Martha Savage attended a news conference in Tokyo, Japan in July 2017 to speak about the death of her son Kelly in a psychiatric hospital.
Campaign for change
Toshio Hasegawa - a professor of health sciences at Kyorin University in Tokyo - has been campaigning against restraints for some time and approached the Savages to assist with their efforts to stop the practice of restraining patients in Japanese psychiatric hospitals.
Most of the petition's 6010 signatures are from the general public, but also from health professionals all over the world, says Savage.
United Nations rules state that restraint should not be "prolonged beyond the period which is strictly necessary for this purpose".

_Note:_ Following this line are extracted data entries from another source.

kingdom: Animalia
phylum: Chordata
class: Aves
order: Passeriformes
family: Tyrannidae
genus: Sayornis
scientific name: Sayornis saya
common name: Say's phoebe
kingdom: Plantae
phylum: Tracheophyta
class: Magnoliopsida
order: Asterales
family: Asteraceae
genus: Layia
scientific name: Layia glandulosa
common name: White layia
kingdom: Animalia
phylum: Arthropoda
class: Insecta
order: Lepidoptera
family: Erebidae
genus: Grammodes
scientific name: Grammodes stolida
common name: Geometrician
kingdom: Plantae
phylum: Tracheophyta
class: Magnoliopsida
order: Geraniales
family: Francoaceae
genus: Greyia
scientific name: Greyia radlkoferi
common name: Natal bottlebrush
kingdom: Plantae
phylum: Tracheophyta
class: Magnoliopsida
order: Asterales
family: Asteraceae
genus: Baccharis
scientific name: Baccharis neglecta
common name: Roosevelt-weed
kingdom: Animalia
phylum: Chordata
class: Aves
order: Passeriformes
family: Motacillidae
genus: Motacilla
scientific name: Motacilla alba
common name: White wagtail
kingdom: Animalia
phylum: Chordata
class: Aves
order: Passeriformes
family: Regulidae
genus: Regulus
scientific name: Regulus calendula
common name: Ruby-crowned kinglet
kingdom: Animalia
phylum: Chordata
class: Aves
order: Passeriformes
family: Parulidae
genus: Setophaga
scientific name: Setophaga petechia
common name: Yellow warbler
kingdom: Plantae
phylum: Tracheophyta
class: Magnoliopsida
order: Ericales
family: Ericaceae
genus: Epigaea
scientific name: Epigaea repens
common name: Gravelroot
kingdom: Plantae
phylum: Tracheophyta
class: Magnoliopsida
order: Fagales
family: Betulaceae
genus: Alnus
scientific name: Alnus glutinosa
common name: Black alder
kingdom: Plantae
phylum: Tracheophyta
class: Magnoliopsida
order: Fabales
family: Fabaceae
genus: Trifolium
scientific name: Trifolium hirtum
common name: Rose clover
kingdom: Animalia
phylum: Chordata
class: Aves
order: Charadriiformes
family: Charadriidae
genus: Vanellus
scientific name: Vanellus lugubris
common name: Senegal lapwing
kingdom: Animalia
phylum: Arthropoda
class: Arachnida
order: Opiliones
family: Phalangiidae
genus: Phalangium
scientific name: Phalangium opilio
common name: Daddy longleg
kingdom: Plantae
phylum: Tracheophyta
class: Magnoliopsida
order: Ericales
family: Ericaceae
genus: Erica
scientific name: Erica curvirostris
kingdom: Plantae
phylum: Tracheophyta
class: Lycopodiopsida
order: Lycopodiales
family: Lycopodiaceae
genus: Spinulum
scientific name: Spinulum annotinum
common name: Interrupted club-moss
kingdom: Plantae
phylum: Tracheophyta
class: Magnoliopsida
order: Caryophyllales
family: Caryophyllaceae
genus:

Professor Hasegawa says that for those placed under restraint, the average duration in Japan was 96 days, and it was common for hands, legs, and waist to be secured to the bed frame.
The latest data available, from 2014, suggested roughly 10,000 psychiatric ward patients were under restraint in Japanese hospitals.
Reaction in Japan to Kelly's death opened up the discussion around restraining practices, says Savage.
"In Japan people are reluctant to talk about any psychological problems they or their family may have. They want to hide problems to keep up appearances of everything being perfect. That's one reason why no-one was complaining about it before.
"I think we're the first people to say, at least publicly, 'look, this is not OK',.
An emotional journey
The gathering of signatures and her fight to change the laws in Japan has been an emotional and sometimes cathartic journey.
"I don't have Kelly to take care of any more so I want to take care of other people, to put my efforts into his memory by trying to keep other people from suffering the way he did. It's part of my connection to him, to keep up the fight, and I'm not going to let go. I'm going to be a thorn in their side until they make a change."
Savage was able to see her youngest son once while he was in hospital, Skyping him from New Zealand.
But she's still haunted by Kelly's last conversation with his brother the day before he died.
"Kelly had asked his brother Patrick not to leave him, that they were going to kill him, that he would never see him again. And he was right."